Monday, March 19, 2018

Chapter 6 Naples (I)

Fragments of Chapter 6 about Naples

My first contact with the great city of Naples came somewhere near its very heart, the contact a few muffled voices in the gloomy dark sometime after midnight. The words were Italian. The voices came from faces in barely discernible bodies huddled beside dark buildings. My jeep came to a halt at a street crossing. There was silence.

Then, "Americano?"

"Si."

The bodies came to the side of the jeep. We spoke no Italian, they little English, but enough was exchanged to learn that the few remaining Germans had left the city early in the morning. In their leaving the Germans had heaped upon their former ally a burden of senseless destruction and heartless hunger.

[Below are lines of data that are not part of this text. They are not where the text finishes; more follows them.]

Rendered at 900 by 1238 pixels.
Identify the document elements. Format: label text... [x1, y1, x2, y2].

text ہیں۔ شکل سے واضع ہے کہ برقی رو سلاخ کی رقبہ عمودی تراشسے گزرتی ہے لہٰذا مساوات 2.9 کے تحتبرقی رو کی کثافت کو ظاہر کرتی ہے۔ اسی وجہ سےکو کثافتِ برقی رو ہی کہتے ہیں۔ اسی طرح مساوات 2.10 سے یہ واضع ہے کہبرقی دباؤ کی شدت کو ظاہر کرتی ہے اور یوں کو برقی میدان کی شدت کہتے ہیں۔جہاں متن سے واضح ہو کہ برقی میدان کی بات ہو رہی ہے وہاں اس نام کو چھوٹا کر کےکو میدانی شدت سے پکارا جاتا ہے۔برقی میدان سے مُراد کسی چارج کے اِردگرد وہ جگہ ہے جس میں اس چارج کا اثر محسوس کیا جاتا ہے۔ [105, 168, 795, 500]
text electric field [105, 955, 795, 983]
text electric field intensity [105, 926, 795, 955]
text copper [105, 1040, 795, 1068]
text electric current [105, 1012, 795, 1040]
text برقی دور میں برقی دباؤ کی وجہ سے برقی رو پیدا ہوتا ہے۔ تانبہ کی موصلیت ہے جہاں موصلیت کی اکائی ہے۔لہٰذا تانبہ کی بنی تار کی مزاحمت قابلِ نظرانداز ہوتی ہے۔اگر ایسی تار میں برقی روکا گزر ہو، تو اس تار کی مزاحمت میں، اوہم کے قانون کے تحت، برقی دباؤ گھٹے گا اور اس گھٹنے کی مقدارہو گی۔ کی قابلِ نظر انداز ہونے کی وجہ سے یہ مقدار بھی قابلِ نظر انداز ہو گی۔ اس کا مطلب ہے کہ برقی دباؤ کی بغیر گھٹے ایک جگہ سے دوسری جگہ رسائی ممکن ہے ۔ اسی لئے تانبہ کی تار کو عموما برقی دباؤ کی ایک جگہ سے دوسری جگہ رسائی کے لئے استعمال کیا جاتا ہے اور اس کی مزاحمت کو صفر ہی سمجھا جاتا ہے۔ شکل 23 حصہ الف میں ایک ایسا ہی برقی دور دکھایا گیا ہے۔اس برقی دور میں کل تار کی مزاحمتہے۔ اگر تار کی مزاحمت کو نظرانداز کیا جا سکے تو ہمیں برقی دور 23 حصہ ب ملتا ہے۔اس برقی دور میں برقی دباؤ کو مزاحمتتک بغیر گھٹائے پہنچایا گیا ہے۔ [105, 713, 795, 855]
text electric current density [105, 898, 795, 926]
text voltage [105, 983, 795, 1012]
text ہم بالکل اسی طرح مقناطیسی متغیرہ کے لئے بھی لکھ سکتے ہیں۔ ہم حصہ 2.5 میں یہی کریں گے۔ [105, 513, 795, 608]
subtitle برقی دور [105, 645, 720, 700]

In Naples I saw a famous city rise from the valley of the shadow of death. I walked into buildings where late the Fascisti strutted. Some of the arrogance of the conqueror either rubbed off on me or came out from within me. In this spectacular city with a traditionally famous harbor, then full of sunken Italian ships, in this vigorous and bawdy city whose roofs of pastel red, blue, and orange are a rainbow in the sun, I learned about life.

One night there was an air raid and an Italian cyclone-torpedo bomb was parachuted down during the night. It landed on our roof but failed to detonate. The next morning we vacated the building while three British officers came to remove the fuse. Minutes passed and nothing happened. The bomb, which I had gone up to see during the morning, was as round as a man and six feet long.

More minutes passed. The fuse was apparently not yielding to skilled hands. We moved about restlessly on the streets. There were the usual jokes about Limeys mixed in with the inefficiency of Italian machinery, to which was added the probable anger of the Nazi who had dropped the dud. Suddenly there was a horrendous blast. The street shook with the shock of the explosion. All that was ever seen again of the three British officers were pieces of dark, dirty flesh that got mixed with the rubbish in the filthy streets of Naples.